### THE TASK
From the records below, please repeat exactly the line that has "(kicad_pcb (version 20211014)", the line that has "(usegerberattributes true)", and every line between them, and nothing else.
━━━━━━━━━━━━━━━━━━━━━━━━━━━━━━
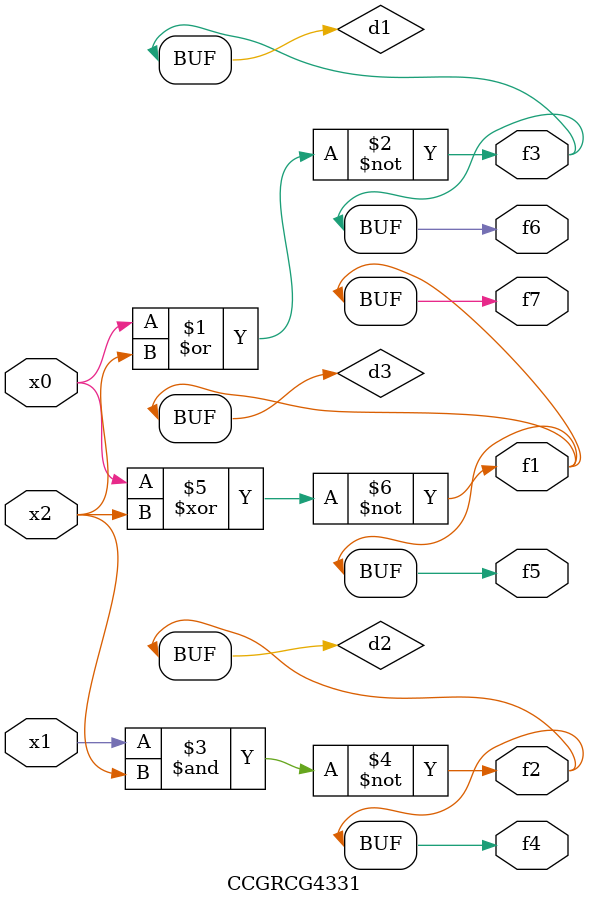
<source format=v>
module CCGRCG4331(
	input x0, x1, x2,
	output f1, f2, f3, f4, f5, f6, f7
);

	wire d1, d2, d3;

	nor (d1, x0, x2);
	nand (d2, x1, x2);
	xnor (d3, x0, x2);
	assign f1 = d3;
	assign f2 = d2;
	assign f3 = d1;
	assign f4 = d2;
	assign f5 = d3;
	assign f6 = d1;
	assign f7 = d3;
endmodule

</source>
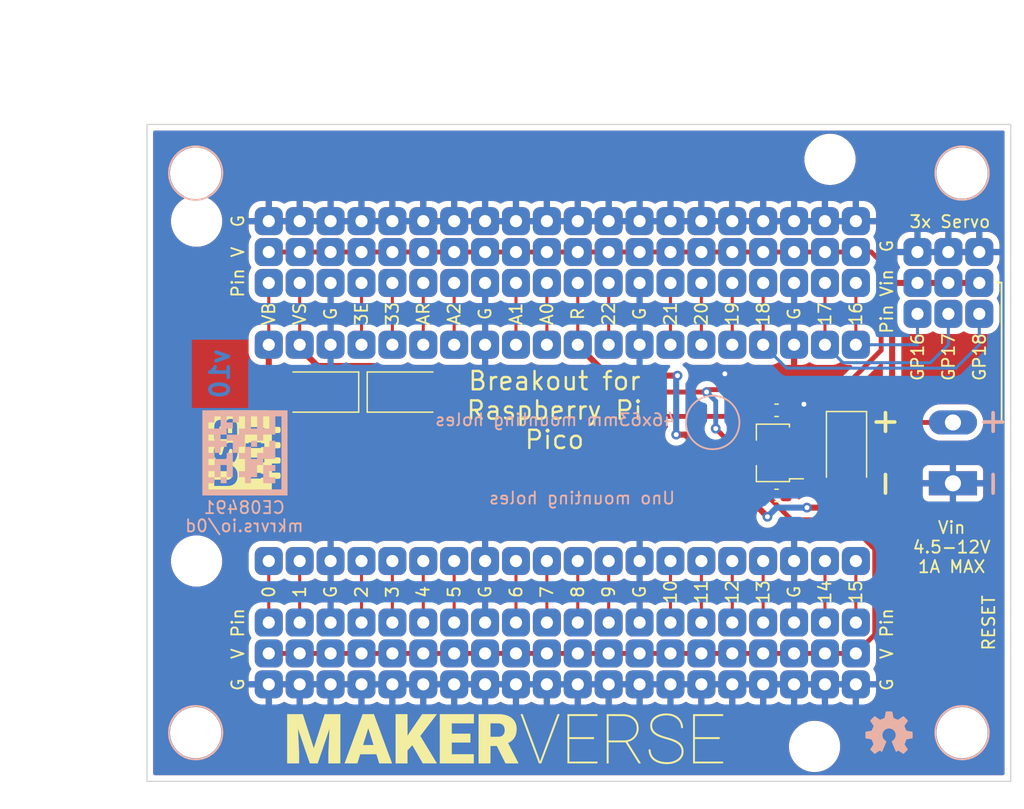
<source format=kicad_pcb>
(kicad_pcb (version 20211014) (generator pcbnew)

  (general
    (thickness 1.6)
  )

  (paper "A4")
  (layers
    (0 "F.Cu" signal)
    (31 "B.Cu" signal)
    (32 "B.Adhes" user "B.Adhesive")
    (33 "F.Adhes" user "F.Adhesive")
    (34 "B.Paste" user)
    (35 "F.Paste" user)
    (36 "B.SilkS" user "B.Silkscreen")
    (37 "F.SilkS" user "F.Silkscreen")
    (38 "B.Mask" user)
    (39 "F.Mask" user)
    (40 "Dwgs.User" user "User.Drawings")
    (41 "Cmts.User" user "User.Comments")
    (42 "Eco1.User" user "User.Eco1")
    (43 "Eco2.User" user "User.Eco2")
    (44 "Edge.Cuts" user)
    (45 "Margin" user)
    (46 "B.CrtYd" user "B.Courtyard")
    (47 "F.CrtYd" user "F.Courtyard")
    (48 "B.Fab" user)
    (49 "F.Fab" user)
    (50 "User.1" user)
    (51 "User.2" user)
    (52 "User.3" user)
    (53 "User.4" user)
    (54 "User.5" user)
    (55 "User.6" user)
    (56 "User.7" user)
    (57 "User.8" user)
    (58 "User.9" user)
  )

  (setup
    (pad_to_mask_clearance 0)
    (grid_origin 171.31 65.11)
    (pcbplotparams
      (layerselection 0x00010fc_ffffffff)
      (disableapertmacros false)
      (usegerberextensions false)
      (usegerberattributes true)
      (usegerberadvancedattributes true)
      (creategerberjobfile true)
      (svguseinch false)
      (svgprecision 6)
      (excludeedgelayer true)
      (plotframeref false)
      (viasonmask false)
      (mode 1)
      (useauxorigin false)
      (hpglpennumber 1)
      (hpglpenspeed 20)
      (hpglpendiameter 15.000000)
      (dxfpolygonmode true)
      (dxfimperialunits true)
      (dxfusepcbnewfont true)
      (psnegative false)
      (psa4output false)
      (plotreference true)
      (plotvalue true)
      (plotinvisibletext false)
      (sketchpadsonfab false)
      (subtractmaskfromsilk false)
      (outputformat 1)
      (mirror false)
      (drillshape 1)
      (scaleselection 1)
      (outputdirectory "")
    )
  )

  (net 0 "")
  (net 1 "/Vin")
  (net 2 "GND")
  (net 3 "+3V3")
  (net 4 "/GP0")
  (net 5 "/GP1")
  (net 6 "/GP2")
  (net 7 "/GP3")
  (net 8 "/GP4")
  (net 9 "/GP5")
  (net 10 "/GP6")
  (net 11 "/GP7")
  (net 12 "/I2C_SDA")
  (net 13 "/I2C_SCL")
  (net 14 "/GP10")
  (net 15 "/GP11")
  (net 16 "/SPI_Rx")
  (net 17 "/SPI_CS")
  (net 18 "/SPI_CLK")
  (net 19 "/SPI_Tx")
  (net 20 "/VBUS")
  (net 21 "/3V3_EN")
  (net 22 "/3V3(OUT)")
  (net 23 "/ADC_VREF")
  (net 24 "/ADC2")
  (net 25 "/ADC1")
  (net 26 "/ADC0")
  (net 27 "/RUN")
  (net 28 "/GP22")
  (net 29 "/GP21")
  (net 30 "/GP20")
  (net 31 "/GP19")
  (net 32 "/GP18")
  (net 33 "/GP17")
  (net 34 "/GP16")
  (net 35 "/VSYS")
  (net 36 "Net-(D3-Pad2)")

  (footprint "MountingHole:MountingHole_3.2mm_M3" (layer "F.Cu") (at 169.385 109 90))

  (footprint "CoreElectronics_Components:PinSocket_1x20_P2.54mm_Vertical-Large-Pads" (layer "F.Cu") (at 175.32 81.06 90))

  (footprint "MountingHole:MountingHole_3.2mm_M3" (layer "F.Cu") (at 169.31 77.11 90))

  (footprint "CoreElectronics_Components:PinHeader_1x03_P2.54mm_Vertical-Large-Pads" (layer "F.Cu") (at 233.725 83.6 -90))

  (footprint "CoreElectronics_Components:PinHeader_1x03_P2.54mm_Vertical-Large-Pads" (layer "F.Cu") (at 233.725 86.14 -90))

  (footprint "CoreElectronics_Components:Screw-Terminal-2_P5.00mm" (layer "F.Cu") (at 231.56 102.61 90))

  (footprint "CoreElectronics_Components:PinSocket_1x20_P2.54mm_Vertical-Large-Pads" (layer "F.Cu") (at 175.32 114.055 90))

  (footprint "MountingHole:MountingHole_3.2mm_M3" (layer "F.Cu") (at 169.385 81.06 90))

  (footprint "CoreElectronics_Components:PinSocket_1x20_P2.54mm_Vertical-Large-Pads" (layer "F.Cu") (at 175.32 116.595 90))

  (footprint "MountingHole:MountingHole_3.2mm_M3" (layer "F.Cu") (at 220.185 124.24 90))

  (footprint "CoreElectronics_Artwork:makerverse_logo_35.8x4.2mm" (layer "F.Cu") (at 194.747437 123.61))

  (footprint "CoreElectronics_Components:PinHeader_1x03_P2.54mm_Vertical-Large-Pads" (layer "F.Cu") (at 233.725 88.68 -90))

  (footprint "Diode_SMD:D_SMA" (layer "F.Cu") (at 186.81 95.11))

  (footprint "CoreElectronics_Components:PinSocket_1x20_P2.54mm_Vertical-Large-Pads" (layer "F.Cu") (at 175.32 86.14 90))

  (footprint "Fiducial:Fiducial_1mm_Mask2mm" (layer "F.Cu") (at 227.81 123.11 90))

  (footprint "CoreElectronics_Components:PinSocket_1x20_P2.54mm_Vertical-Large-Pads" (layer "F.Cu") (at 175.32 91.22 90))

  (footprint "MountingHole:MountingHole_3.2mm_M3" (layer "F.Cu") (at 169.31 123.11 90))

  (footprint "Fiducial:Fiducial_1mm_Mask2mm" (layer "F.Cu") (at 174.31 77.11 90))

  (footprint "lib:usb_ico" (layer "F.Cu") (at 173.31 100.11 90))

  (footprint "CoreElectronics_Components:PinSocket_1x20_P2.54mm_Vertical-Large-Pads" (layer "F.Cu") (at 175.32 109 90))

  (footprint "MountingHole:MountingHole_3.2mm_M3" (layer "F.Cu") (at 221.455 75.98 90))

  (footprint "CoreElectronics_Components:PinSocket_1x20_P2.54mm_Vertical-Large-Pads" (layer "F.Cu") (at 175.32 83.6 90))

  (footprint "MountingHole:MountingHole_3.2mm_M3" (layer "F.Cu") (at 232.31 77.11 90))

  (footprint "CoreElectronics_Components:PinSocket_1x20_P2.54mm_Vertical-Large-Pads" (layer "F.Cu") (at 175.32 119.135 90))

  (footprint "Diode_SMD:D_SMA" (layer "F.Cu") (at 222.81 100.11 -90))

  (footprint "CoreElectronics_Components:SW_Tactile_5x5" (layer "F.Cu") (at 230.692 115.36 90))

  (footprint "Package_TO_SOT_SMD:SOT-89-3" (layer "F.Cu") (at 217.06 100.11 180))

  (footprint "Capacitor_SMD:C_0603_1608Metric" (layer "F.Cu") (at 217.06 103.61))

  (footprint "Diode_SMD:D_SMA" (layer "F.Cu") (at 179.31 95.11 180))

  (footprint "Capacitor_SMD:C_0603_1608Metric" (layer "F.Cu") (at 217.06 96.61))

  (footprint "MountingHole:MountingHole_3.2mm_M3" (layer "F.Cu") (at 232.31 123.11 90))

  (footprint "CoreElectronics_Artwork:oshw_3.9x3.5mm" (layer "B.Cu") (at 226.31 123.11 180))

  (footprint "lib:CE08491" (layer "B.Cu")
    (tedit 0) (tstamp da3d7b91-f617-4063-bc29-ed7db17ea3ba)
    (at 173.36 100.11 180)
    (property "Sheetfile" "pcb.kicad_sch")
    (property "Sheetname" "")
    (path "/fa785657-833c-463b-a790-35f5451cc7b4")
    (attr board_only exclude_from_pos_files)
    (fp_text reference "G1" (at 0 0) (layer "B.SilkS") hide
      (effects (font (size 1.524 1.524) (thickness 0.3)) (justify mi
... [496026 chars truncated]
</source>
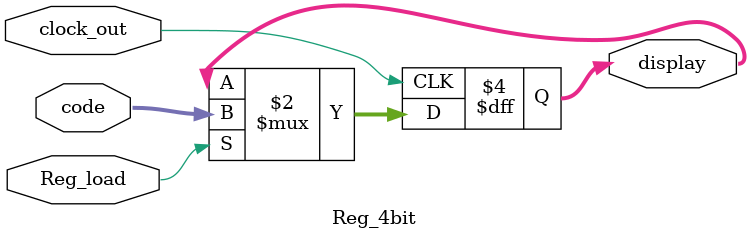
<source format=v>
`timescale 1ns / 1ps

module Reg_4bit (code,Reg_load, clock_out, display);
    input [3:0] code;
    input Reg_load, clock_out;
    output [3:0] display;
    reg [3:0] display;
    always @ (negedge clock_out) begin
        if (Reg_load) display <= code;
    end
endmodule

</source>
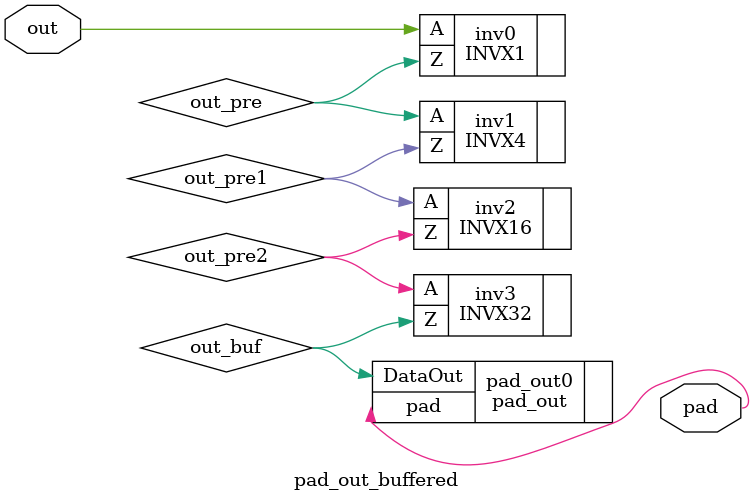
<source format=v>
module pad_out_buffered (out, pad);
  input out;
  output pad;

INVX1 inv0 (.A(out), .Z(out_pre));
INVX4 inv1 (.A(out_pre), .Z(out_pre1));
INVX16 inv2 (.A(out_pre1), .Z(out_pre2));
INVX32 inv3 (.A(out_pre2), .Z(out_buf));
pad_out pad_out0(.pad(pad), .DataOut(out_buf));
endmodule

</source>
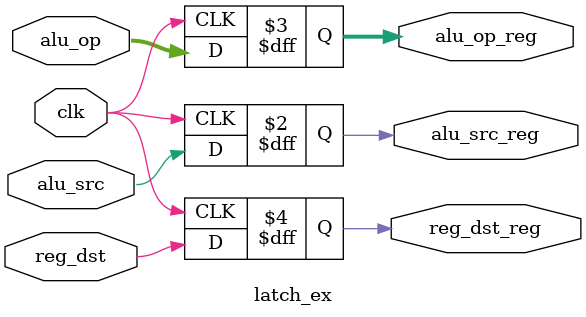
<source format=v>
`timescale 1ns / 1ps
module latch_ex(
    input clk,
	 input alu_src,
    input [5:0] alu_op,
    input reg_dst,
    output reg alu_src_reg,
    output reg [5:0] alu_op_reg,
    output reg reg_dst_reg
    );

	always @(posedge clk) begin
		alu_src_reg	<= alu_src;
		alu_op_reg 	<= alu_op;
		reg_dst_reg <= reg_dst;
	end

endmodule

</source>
━━━━━━━━━━━━━━━━━━━━━━━━━━━━━━
### TASK ANSWER
(kicad_pcb (version 20211014) (generator pcbnew)

  (general
    (thickness 1.6)
  )

  (paper "A4")
  (layers
    (0 "F.Cu" signal)
    (31 "B.Cu" signal)
    (32 "B.Adhes" user "B.Adhesive")
    (33 "F.Adhes" user "F.Adhesive")
    (34 "B.Paste" user)
    (35 "F.Paste" user)
    (36 "B.SilkS" user "B.Silkscreen")
    (37 "F.SilkS" user "F.Silkscreen")
    (38 "B.Mask" user)
    (39 "F.Mask" user)
    (40 "Dwgs.User" user "User.Drawings")
    (41 "Cmts.User" user "User.Comments")
    (42 "Eco1.User" user "User.Eco1")
    (43 "Eco2.User" user "User.Eco2")
    (44 "Edge.Cuts" user)
    (45 "Margin" user)
    (46 "B.CrtYd" user "B.Courtyard")
    (47 "F.CrtYd" user "F.Courtyard")
    (48 "B.Fab" user)
    (49 "F.Fab" user)
    (50 "User.1" user)
    (51 "User.2" user)
    (52 "User.3" user)
    (53 "User.4" user)
    (54 "User.5" user)
    (55 "User.6" user)
    (56 "User.7" user)
    (57 "User.8" user)
    (58 "User.9" user)
  )

  (setup
    (pad_to_mask_clearance 0)
    (grid_origin 171.31 65.11)
    (pcbplotparams
      (layerselection 0x00010fc_ffffffff)
      (disableapertmacros false)
      (usegerberextensions false)
      (usegerberattributes true)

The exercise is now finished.